The French and Italian governments remain at odds over the ownership of France’s biggest shipyard.
Last week, the French government nationalised the STX France shipyard at Saint-Nazaire on the Atlantic coast to prevent a majority stake being taken by an Italian company.
The French government said it was seeking to defend France’s strategic interests by retaining a 50% stake.
The French finance minister will resume talks on the deal in Rome on Tuesday.
The shipyard is the only one in France big enough to build aircraft carriers, and it also builds other large warships and cruise ships.

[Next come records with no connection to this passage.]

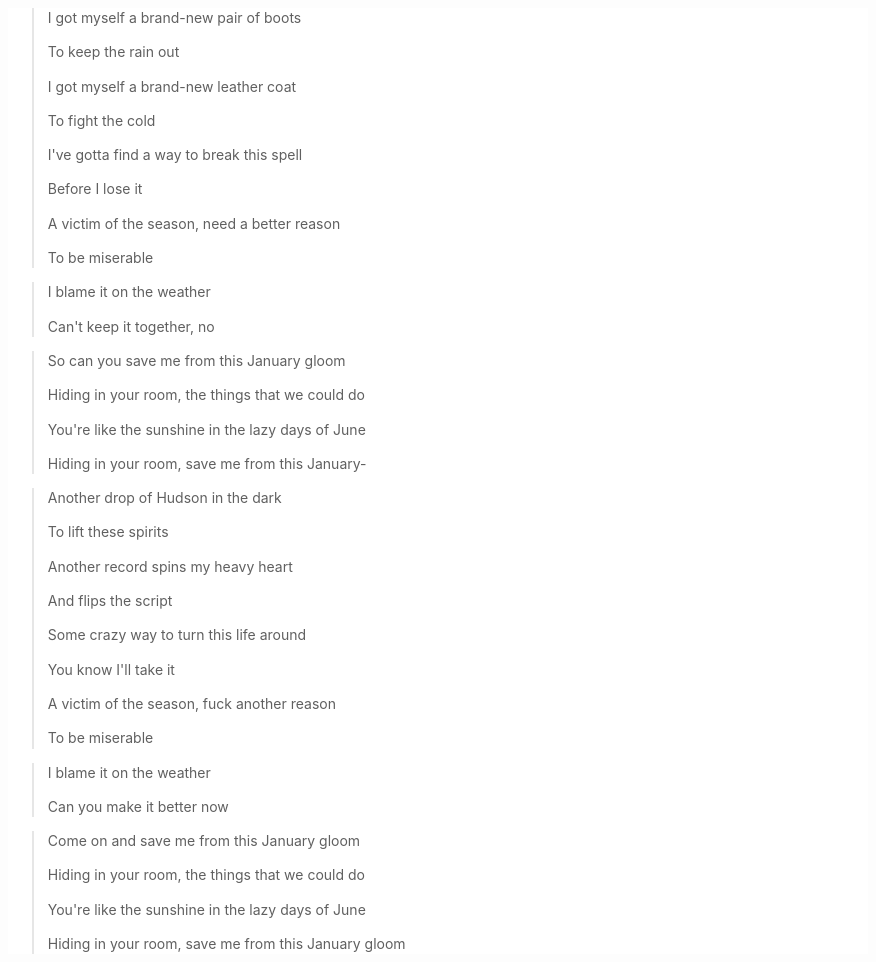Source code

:<iframe width="560" height="315" src="https://www.youtube.com/embed/qFLfQKgS_Hk" title="YouTube video player" frameborder="0" allow="accelerometer; autoplay; clipboard-write; encrypted-media; gyroscope; picture-in-picture" allowfullscreen></iframe>

> I got myself a brand-new pair of boots
> 
> To keep the rain out
> 
> I got myself a brand-new leather coat
> 
> To fight the cold
> 
> I've gotta find a way to break this spell
> 
> Before I lose it
> 
> A victim of the season, need a better reason
> 
> To be miserable


> I blame it on the weather
> 
> Can't keep it together, no

> So can you save me from this January gloom
>
> Hiding in your room, the things that we could do
> 
> You're like the sunshine in the lazy days of June
> 
> Hiding in your room, save me from this January-


> Another drop of Hudson in the dark
> 
> To lift these spirits
> 
> Another record spins my heavy heart
> 
> And flips the script
> 
> Some crazy way to turn this life around
> 
> You know I'll take it
> 
> A victim of the season, fuck another reason
> 
> To be miserable

> I blame it on the weather
> 
> Can you make it better now

> Come on and save me from this January gloom
> 
> Hiding in your room, the things that we could do
> 
> You're like the sunshine in the lazy days of June
> 
> Hiding in your room, save me from this January gloom
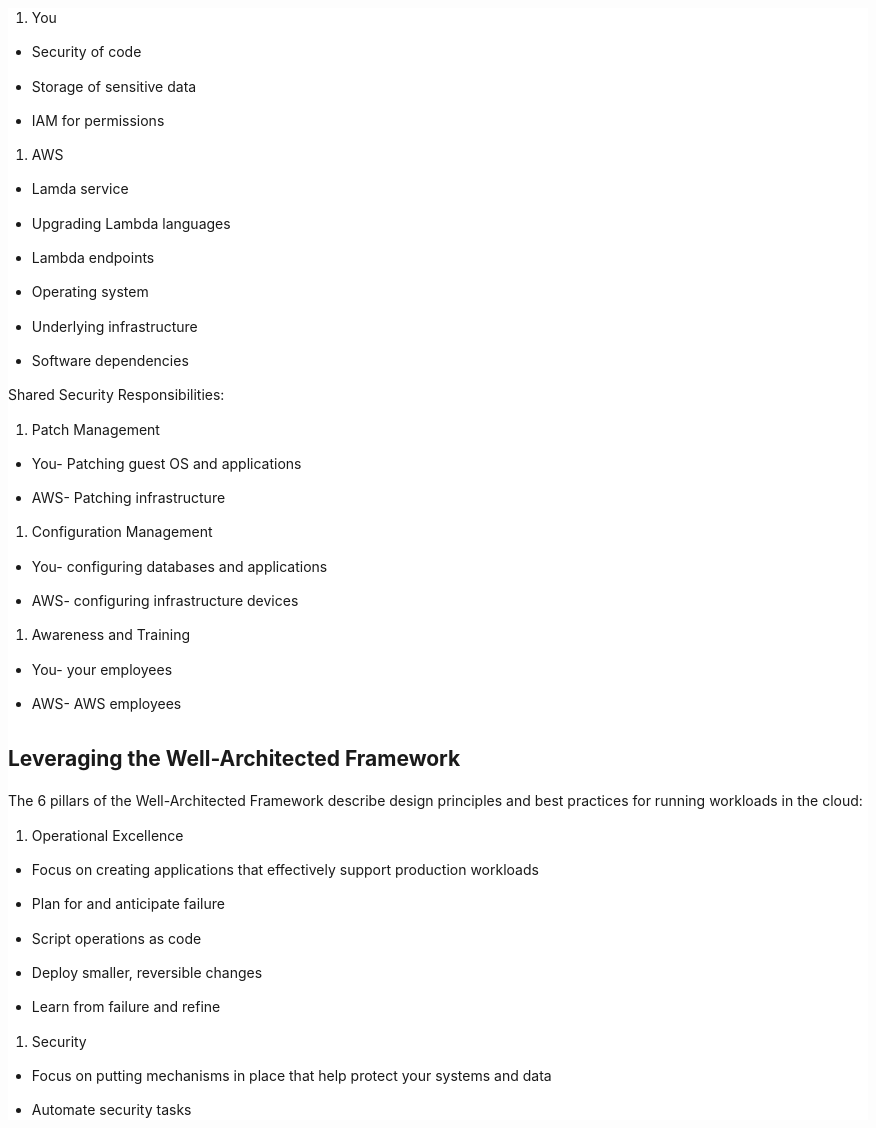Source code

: 1.  You

-   Security of code

-   Storage of sensitive data

-   IAM for permissions

1.  AWS

-   Lamda service

-   Upgrading Lambda languages

-   Lambda endpoints

-   Operating system

-   Underlying infrastructure

-   Software dependencies

Shared Security Responsibilities:

1.  Patch Management

-   You- Patching guest OS and applications

-   AWS- Patching infrastructure

1.  Configuration Management

-   You- configuring databases and applications

-   AWS- configuring infrastructure devices

1.  Awareness and Training

-   You- your employees

-   AWS- AWS employees

Leveraging the Well-Architected Framework
-----------------------------------------

The 6 pillars of the Well-Architected Framework describe design principles and best practices for running workloads in the cloud:

1.  Operational Excellence

-   Focus on creating applications that effectively support production workloads

-   Plan for and anticipate failure

-   Script operations as code

-   Deploy smaller, reversible changes

-   Learn from failure and refine

1.  Security

-   Focus on putting mechanisms in place that help protect your systems and data

-   Automate security tasks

The world’s biggest cruise ship, Harmony of the Seas, was built there.
It was put up for sale after its biggest shareholder, the South Korean conglomerate STX, collapsed last year. The French government owned the remainder of the shares in the shipyard.
Italian shipbuilder Fincantieri and another Italian investor subsequently reached an agreement to buy a majority stake in the shipyard.
However, last week Finance Minister Bruno Le Maire announced that France had exercised a “pre-emption” right to buy back the stake from the Italians.
He said the reason was to protect France’s strategic interests in matters of naval construction.
France proposed a 50-50 ownership deal with Italian state-owned Fincantieri, but the company rejected the idea.
However, Mr Le Maire said the proposition, which would allow France’s strategic interests to be preserved, remained on the table.
He said he would travel to Rome on Tuesday to discuss it with Italian government ministers.
In a statement, Mr Le Maire said the decision to nationalise the Saint-Nazaire shipyard was only temporary. However, the move gave France time to negotiate the “best conditions possible” for the participation of Fincantieri in the shipyard, he added.
Italy has hit back against the French decision to prevent Fincantieri taking a majority stake. In a joint statement, Economy Minister Pier Carlo Padoan and Industry Minister Carlo Calenda said: “Nationalism and protectionism are not an acceptable basis for establishing relations between two great European countries.
“To work on joint projects you need reciprocal trust and respect.”